Sometimes I'm working on a python package which is just a directory with contents constantly being altered. I just want to send that directory to my dask workers without making a zipfile or egg or whatever. Currently I use these functions to get the job done:
def fn_to_targz_string(fn):
with io.BytesIO() as bt:
with tarfile.open(fileobj=bt,mode='w:gz') as tf:
tf.add(fn,arcname=os.path.basename(fn))
bt.seek(0)
s=bt.read()
return s
def extract_targz_string(s,*args,**kwargs):
import io,tarfile
with io.BytesIO() as bt:
bt.write(s)
bt.seek(0)
with tarfile.open(fileobj=bt,mode='r:gz') as tf:
tf.extractall(*args,**kwargs)
If we used tarfile in this way for Client.upload_file, it wouldn't matter whether the user wanted to upload a file or a directory. It should just work.

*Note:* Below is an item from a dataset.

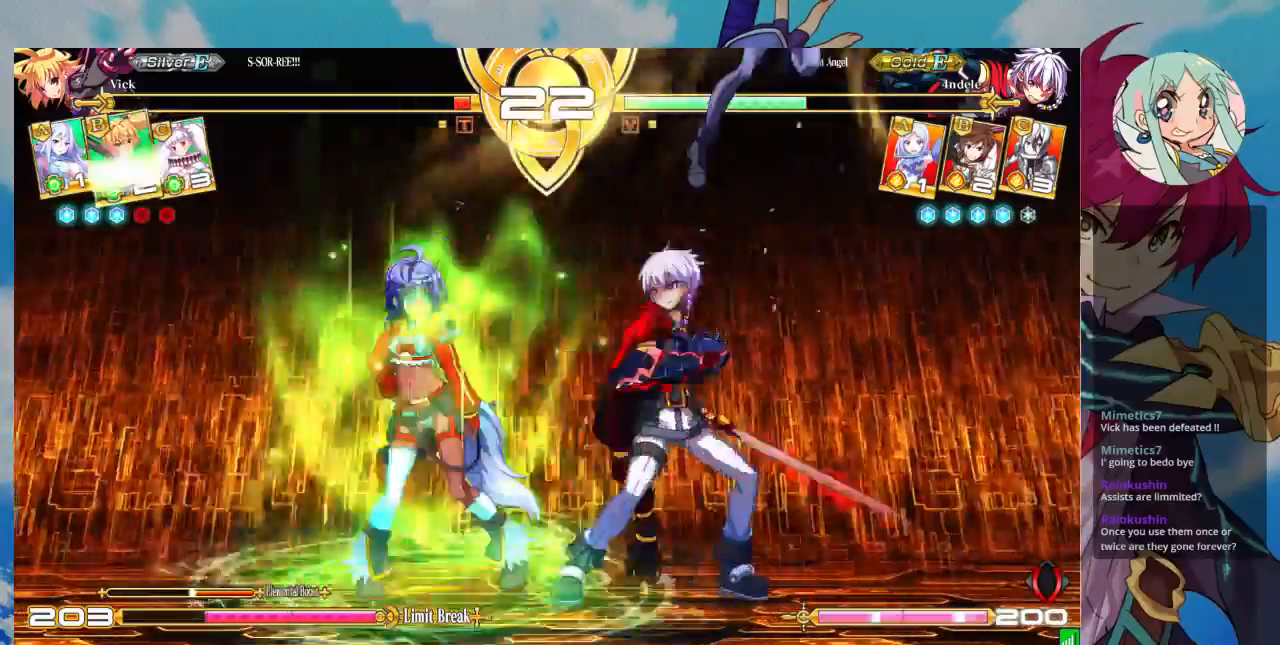
{"dt_ms": 500, "buttons": ["SQUARE"], "left_stick": "down-left", "events": [[67, "left_stick", "center"], [167, "left_stick", "right"], [233, "SQUARE", "down"], [267, "left_stick", "down-left"], [333, "SQUARE", "up"], [433, "SQUARE", "down"]]}
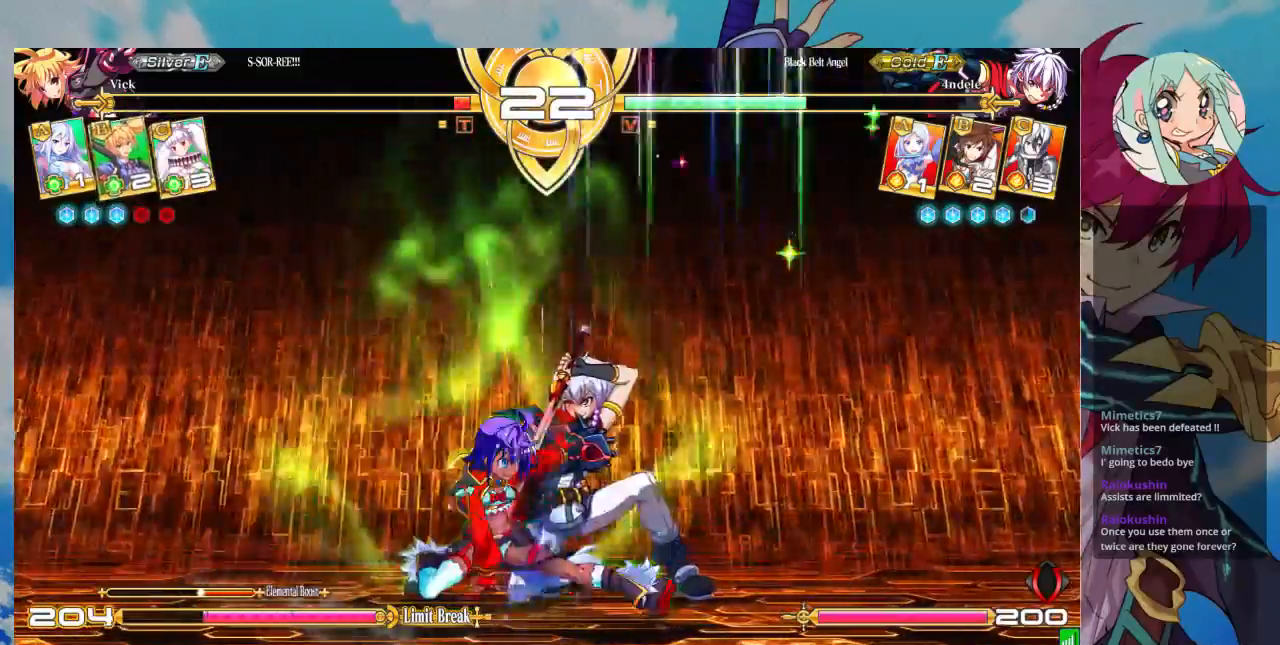
{"dt_ms": 500, "buttons": ["R1"], "left_stick": "center", "events": [[33, "SQUARE", "up"], [67, "SQUARE", "down"], [167, "SQUARE", "up"], [233, "TRIANGLE", "down"], [333, "TRIANGLE", "up"], [333, "left_stick", "center"], [433, "R1", "down"]]}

I believe the only necessary changes would be replacing the beginning of Client._upload_file with something like fn_to_targz_string (shown above) and the beginning of Worker.upload_file with something like extract_targz_string (shown above). If you wanted to be complete, you could also add something to the belly of Worker.upload_file so that the module would be properly inserted into names_to_import.
Generally adding directory support to upload file seems sensible to me.

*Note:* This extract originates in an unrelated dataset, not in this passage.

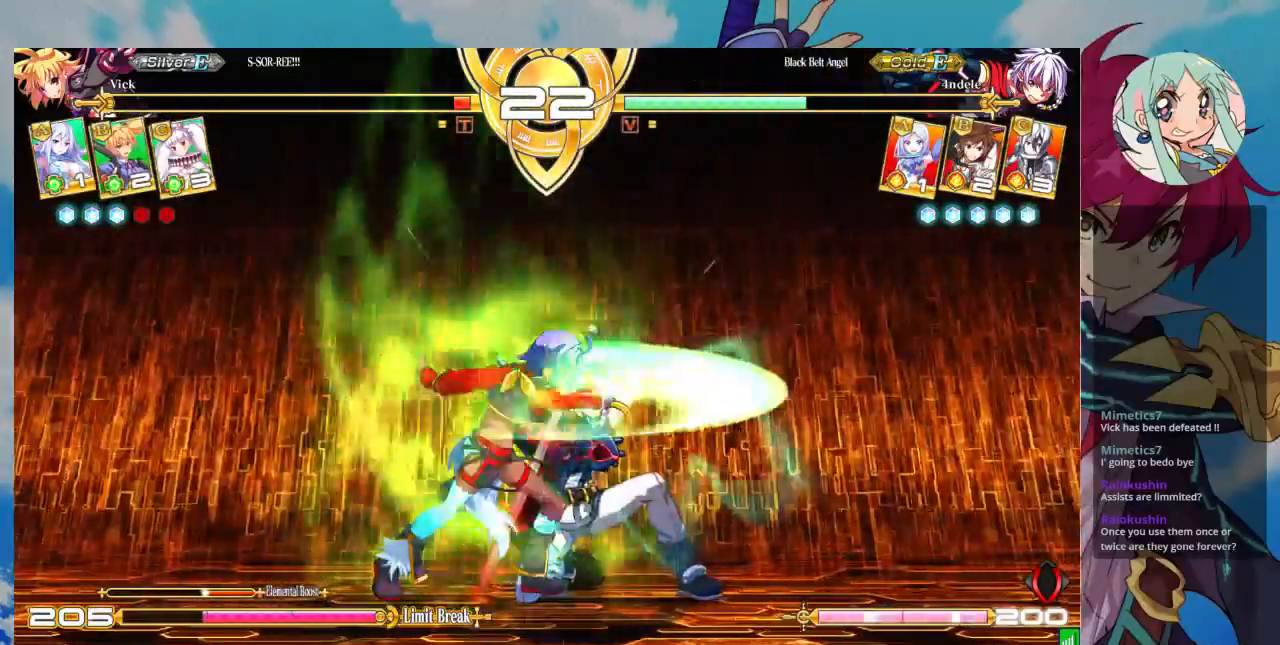
{"dt_ms": 500, "buttons": ["CROSS"], "left_stick": "center", "events": [[33, "R1", "up"], [167, "CROSS", "down"], [200, "CROSS", "up"], [333, "CROSS", "down"], [400, "CROSS", "up"], [467, "CROSS", "down"]]}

However I think that relying on tar-gz might be problematic just because these aren't universally deployed. (Dask runs on on windows clusters). Even though it's quite old, perhaps the zipfile module in the stdlib could be used here? We could also just open up all of the files and send all of their contents in a big nested dict.
tarfile has been in the standard library since python 2.3... do you know if it one of the optional components or is it mandatory? I kind of assumed that even if the computer doesn't have its own zlib library, the zlib code gets baked into CPython. I don't have a windows machine so I can't easily check.
Ah, I didn't realize that. Yeah, if it's in the standard library then I'm
all for tar files.
On Thu, Mar 2, 2017 at 2:34 PM, Jackson Loper notifications@github.com
wrote:
tarfile has been in the standard library
https://docs.python.org/2/library/tarfile.html since python 2.3... do
you know if it one of the optional components or is it mandatory? I kind of
assumed that even if the computer doesn't have its own zlib library, the
zlib code gets baked into CPython. I don't have a windows machine so I
can't easily check.—
You are receiving this because you commented.
Reply to this email directly, view it on GitHub
https://github.com/dask/distributed/issues/925#issuecomment-283755731,
or mute the thread
https://github.com/notifications/unsubscribe-auth/AASszNgrdc5WJLeuOOjibFXIbattEpe9ks5rhxnEgaJpZM4MRVV0
.
@jacksonloper is uploading directories something that you have time to contribute?
Sure, but I can't test windows machines :(.
Woops wrong button. I'll submit a PR.
That's just fine
any update? I found this PR https://github.com/dask/distributed/pull/939 but it was closed. I'm wondering if there's a way to upload a directory and import only importable files in that directory.
Any update for this? Uploading a project folder for the workers to use is a very common use case and currently there is no easy way to do it
People keep asking if there is any update, but clearly this issue hasn't been updated. If you are interested in working on resolving this then that would be great!
I might take a look at implementing this. @mrocklin from an API design standpoint, would you rather have this functionality built into the existing upload_file function or create a new upload_dir function?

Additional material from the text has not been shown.